**Исходный текст:**
↓
Опекушина охватил ужас. Там же фигура Нестора, другие работы в глине. Их невозможно перевезти, не повредив. Это катастрофа! Александр Михайлович стал умолять Иордана отменить решение или хотя бы отсрочить его исполнение.

– Нам нет никакого дела до ваших забот! – склеротическая голова ректора тряслась в гневе. – Устраивайтесь, как знаете...

Это был смертный приговор Нестору-летописцу. До конца дней своих не мог забыть Александр Михайлович свою лучшую, как он считал, скульптуру, мечту своей юности.

Спустя много времени Опекушин все-таки “вычислил” подлинную причину безжалостного гнева Иордана. Дело было не в нем, Опекушине, а в Адриане Викторовиче Прахове, профессоре той же Академии. Известный историк искусства давно ополчился на руководство Академии. Он воевал против бесталанных ретроградов-иностранцев, оккупировавших Академию, досталось от него и престарелому Иордану, который в силу своего возраста не мог и не хотел отказаться от безнадежно устаревших методов обучения в Российской Академии художеств. Его бесила близость А. В. Прахова к “передвижникам” – этой “банде”, возглавляемой И. Н. Крамским. А именно Крамской и особенно Прахов горячо отстаивали на конкурсе модели Опекушина в ущерб хранителю академической школы И. Н. Шредеру.

Александр Михайлович долго не мог разобраться в “правилах игры”, принятых среди не самой талантливой части художников, что им помогало процветать и безбедно существовать. Опекушин никогда не хитрил и не юлил, всю жизнь страдал от своей наивной прямоты. Об этом качестве его натуры у нас еще будет повод поговорить.
↑
**Постановка задачи a:** Соберите из записей все строки, где встречается строка «skCircle», с учетом регистра.

**Материал для задания:**
↓
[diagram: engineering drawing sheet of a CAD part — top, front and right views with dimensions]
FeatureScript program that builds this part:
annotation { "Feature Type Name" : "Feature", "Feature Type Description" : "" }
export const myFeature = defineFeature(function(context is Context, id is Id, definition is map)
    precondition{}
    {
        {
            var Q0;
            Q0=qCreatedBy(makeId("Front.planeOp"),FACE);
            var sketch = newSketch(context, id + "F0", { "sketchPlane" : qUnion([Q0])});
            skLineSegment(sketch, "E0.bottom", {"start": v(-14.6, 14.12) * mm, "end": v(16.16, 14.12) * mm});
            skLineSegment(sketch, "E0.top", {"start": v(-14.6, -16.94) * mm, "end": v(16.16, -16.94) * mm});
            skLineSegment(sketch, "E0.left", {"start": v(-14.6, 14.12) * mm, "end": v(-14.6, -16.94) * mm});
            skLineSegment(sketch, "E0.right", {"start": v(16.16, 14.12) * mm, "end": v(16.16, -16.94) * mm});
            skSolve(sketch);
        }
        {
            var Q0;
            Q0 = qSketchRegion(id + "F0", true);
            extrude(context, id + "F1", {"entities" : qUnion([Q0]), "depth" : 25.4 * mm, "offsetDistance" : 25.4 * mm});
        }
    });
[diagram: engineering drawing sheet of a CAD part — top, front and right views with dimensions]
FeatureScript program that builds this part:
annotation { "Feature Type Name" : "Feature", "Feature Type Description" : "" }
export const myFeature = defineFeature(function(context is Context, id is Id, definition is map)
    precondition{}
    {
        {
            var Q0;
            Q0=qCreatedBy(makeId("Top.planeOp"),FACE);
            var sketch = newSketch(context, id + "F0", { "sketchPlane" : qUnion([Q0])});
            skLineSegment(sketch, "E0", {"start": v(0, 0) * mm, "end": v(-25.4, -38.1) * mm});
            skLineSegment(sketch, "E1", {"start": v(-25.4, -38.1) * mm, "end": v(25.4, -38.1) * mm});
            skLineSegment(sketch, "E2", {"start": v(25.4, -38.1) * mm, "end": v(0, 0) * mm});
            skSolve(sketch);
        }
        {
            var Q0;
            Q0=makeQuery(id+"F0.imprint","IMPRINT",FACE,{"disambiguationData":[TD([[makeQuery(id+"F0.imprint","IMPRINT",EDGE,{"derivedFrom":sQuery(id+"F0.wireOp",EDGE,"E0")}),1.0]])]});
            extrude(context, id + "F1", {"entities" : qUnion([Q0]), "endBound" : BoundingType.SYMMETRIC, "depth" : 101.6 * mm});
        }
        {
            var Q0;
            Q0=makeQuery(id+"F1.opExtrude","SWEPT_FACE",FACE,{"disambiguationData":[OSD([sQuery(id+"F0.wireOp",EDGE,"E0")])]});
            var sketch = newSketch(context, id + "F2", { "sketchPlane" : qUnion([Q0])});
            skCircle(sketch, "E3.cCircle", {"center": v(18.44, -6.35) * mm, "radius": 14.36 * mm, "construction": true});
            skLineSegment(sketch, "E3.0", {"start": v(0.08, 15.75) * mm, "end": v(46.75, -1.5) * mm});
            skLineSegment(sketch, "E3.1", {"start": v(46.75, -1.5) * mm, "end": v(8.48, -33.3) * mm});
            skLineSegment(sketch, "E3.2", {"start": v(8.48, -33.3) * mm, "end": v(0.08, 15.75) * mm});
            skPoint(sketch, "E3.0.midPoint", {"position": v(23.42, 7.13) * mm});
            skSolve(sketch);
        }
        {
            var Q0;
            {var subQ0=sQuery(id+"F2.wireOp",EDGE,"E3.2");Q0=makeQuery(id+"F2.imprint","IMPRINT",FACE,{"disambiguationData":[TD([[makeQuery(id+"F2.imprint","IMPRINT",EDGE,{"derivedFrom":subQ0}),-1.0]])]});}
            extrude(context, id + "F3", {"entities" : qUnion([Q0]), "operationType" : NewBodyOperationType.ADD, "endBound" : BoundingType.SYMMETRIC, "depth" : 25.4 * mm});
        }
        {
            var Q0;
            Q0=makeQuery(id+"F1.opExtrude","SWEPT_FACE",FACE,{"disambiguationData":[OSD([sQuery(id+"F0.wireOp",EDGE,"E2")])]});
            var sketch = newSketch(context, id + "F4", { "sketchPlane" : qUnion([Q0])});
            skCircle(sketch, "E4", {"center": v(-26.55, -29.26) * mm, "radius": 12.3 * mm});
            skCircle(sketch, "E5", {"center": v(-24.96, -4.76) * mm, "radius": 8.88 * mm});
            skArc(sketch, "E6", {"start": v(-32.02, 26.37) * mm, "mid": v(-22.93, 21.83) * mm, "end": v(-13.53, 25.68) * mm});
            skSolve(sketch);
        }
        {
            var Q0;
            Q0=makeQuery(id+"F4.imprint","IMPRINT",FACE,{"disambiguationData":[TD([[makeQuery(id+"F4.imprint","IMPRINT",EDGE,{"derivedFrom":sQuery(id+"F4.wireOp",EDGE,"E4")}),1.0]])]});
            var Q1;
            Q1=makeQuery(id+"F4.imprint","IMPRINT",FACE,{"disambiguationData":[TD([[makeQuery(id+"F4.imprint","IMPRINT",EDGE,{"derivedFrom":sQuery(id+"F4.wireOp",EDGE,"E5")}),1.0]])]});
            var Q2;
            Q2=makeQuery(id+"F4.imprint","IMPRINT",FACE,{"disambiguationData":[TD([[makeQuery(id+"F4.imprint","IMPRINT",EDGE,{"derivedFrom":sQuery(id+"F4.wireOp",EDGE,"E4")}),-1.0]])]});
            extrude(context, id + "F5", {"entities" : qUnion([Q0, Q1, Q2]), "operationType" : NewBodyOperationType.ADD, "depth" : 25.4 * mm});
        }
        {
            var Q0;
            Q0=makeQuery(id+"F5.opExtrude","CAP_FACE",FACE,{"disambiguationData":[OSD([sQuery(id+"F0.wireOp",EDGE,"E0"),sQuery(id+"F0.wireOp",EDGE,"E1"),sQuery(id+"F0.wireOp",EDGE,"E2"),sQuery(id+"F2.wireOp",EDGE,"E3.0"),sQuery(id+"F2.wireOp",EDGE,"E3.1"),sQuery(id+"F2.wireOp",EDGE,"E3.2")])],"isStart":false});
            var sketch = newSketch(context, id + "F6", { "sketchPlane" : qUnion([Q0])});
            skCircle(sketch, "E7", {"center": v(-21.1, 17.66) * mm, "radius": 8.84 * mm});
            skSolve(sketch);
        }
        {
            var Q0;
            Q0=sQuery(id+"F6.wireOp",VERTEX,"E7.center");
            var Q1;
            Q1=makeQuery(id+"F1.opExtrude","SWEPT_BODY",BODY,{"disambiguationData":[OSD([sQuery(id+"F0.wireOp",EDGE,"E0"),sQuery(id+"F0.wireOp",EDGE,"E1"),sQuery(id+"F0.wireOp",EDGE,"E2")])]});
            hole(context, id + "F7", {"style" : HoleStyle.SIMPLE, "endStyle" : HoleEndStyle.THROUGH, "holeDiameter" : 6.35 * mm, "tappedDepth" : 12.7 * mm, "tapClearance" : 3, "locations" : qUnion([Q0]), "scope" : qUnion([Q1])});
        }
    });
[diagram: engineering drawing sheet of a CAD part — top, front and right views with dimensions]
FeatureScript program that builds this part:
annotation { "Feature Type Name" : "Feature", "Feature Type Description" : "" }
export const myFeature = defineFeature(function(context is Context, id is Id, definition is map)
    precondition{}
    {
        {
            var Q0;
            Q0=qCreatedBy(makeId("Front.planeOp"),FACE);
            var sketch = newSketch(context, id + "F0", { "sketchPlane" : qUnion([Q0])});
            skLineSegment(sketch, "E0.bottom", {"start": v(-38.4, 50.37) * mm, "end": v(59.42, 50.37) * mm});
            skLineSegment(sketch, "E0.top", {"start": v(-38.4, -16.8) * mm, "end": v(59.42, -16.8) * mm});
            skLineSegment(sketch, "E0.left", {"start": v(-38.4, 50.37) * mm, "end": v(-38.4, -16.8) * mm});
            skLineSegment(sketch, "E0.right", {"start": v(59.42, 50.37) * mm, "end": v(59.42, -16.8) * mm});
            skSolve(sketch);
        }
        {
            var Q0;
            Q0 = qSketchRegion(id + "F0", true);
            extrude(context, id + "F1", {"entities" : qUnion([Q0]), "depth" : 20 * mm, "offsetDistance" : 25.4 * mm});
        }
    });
↑
**Постановка задачи b:** Кто, согласно тексту об Опекушине, был подлинной причиной гнева Иордана?

**Полный результат a:**
            skCircle(sketch, "E3.cCircle", {"center": v(18.44, -6.35) * mm, "radius": 14.36 * mm, "construction": true});
            skCircle(sketch, "E4", {"center": v(-26.55, -29.26) * mm, "radius": 12.3 * mm});
            skCircle(sketch, "E5", {"center": v(-24.96, -4.76) * mm, "radius": 8.88 * mm});
            skCircle(sketch, "E7", {"center": v(-21.1, 17.66) * mm, "radius": 8.84 * mm});

**Полный результат b:** Адриан Викторович Прахов, профессор той же Академии.